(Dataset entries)
━━━━━━━━━━
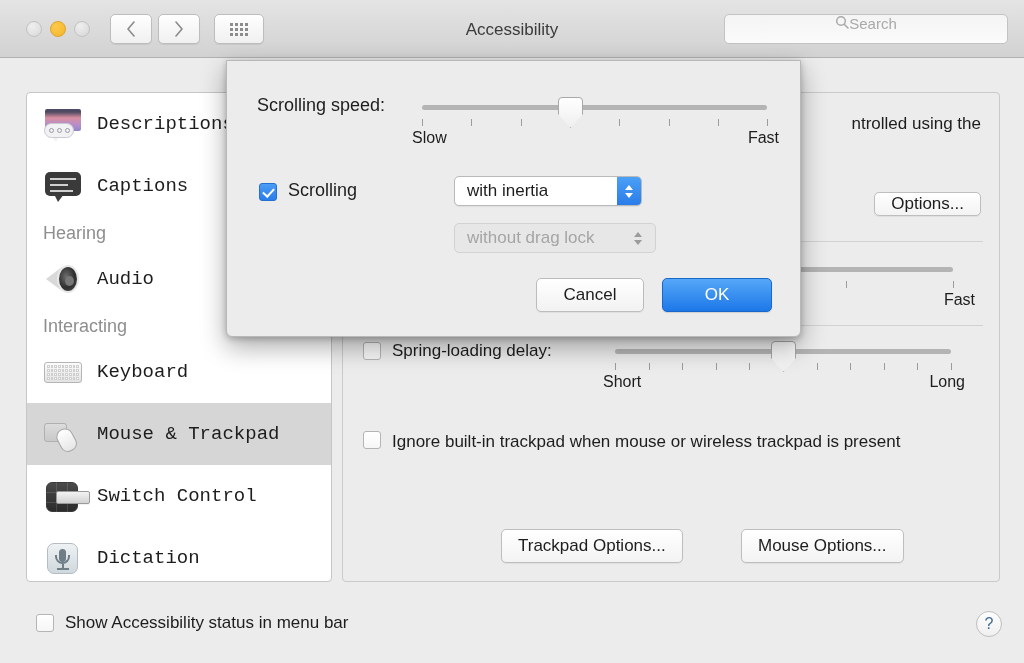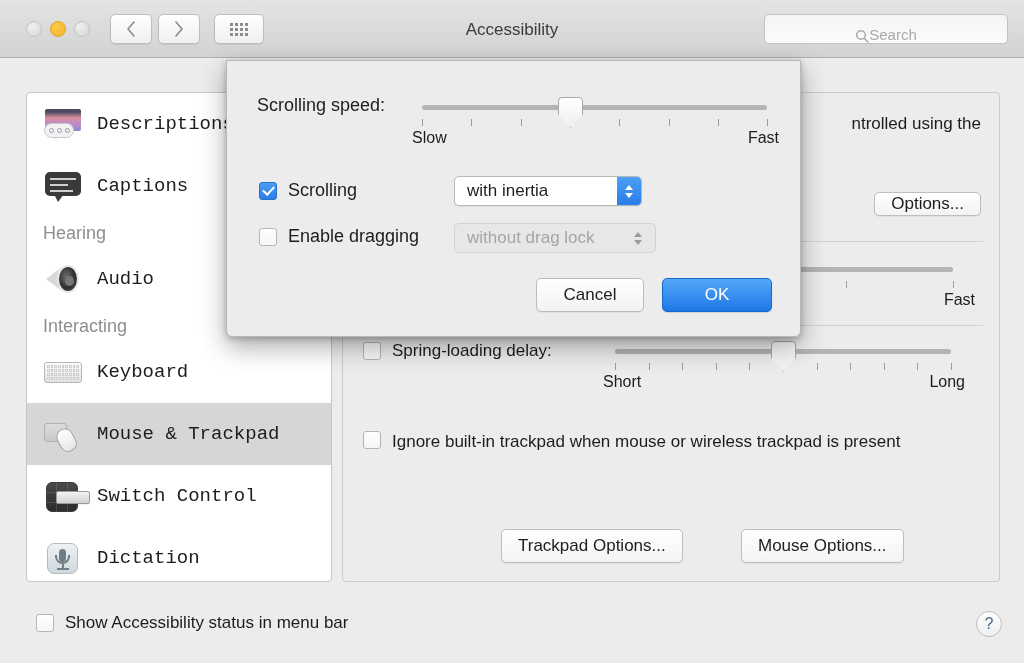--- a/index.html
+++ b/index.html
@@ -55,10 +55,10 @@
   }
   .searchbox {
     position: absolute; right: 16px; top: 14px;
-    width: 244px; height: 30px; border-radius: 5px;
+    width: 284px; height: 30px; border-radius: 5px;
     background: linear-gradient(to bottom,#f4f4f4,#fbfbfb);
     border: 1px solid #c3c3c3;
-    display: flex; align-items: flex-end; justify-content: center; 
+    display: flex; align-items: flex-start; justify-content: center; 
   }
   .searchbox .ph { font-size: 15px; color: #a9a9a9; }
 

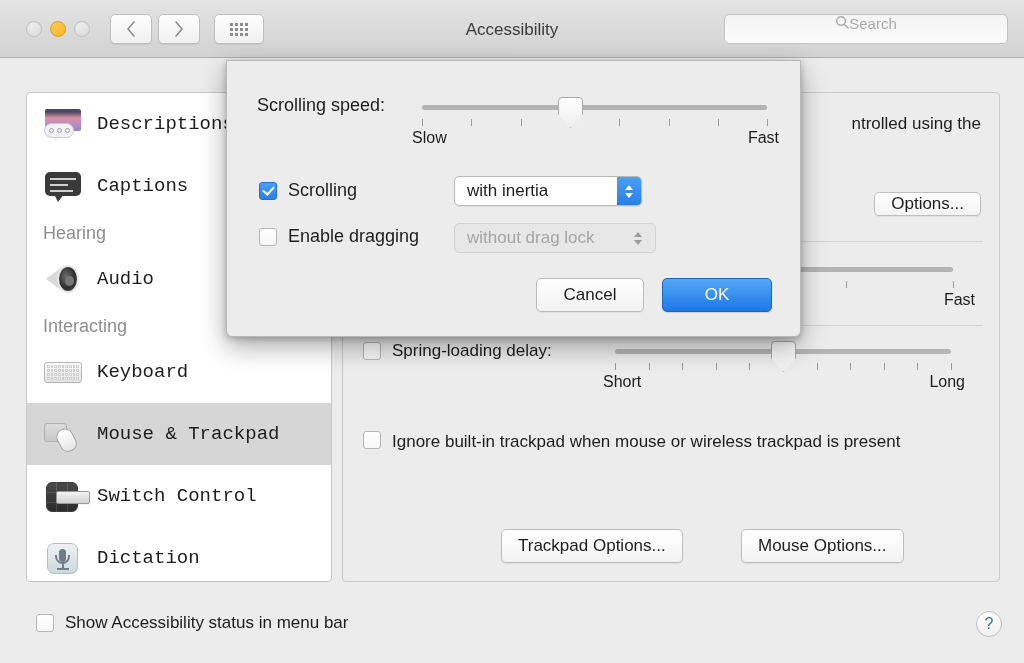--- a/index.html
+++ b/index.html
@@ -554,7 +554,7 @@
       <span class="endlabel" style="right:-12px;">Fast</span>
     </div>
 
-    <div style="position:absolute; left:32px; top:119px; display:flex; align-items:center; gap:11px;">
+    <div style="position:absolute; left:32px; top:119px; display:flex; align-items:flex-end; gap:11px;">
       <span class="cb checked"></span>
       <span class="sheet-label" style="position:static;">Scrolling</span>
     </div>

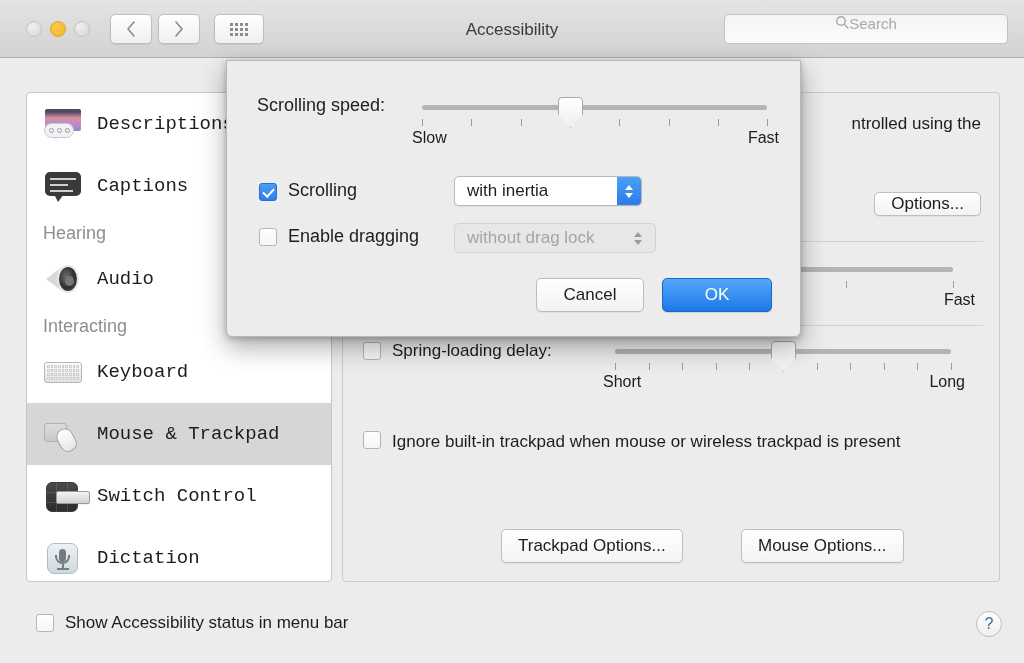--- a/index.html
+++ b/index.html
@@ -567,10 +567,6 @@
         </span>
     </div>
 
-    <div style="position:absolute; left:32px; top:165px; display:flex; align-items:center; gap:11px;">
-      <span class="cb"></span>
-      <span class="sheet-label" style="position:static;">Enable dragging</span>
-    </div>
 
     <div class="popup disabled" style="left:227px; top:162px; width:202px;">
       <span class="val">without drag lock</span>

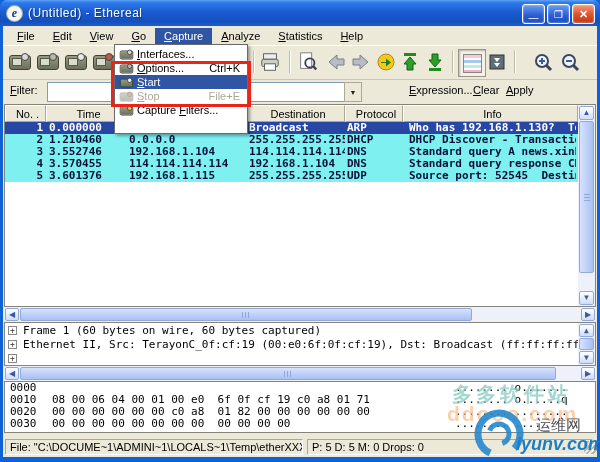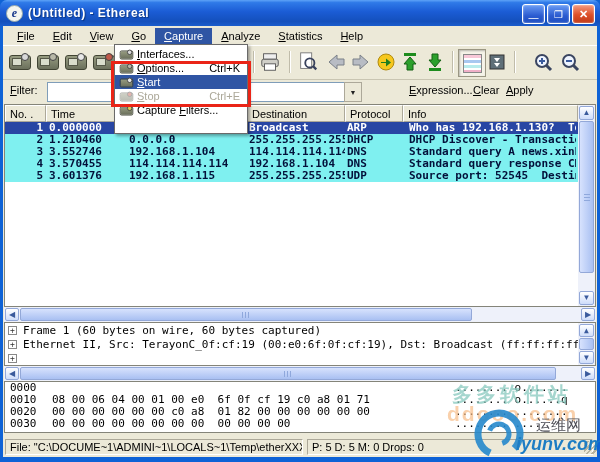--- a/index.html
+++ b/index.html
@@ -12,7 +12,7 @@
   .app-icon{width:15px;height:15px;margin:0 5px 0 6px;border-radius:50%;background:#f4f6f0;
     border:1px solid #9aa;display:flex;align-items:center;justify-content:center;
     color:#1a3a8c;font-weight:bold;font-size:12px;font-family:"Liberation Serif",serif;font-style:italic;}
-  .title-text{color:#fff;font-weight:bold;font-size:12px;letter-spacing:.5px;text-shadow:1px 1px 1px #0a3580;}
+  .title-text{color:#fff;font-weight:normal;font-size:12px;letter-spacing:.5px;text-shadow:1px 1px 1px #0a3580;}
   .tb-btns{position:absolute;right:5px;top:4px;display:flex;gap:2px;}
   .tb-btn{width:21px;height:18px;border-radius:3px;border:1px solid #fff;
     background:linear-gradient(#6a9cf4,#2b5bd0 60%,#1e4ec0);color:#fff;font-size:10px;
━━━━━━━━━━
What is needed =>
Report how many lines of the records hold the word "absolute", and supply no other text.

Answer to this exercise =>
5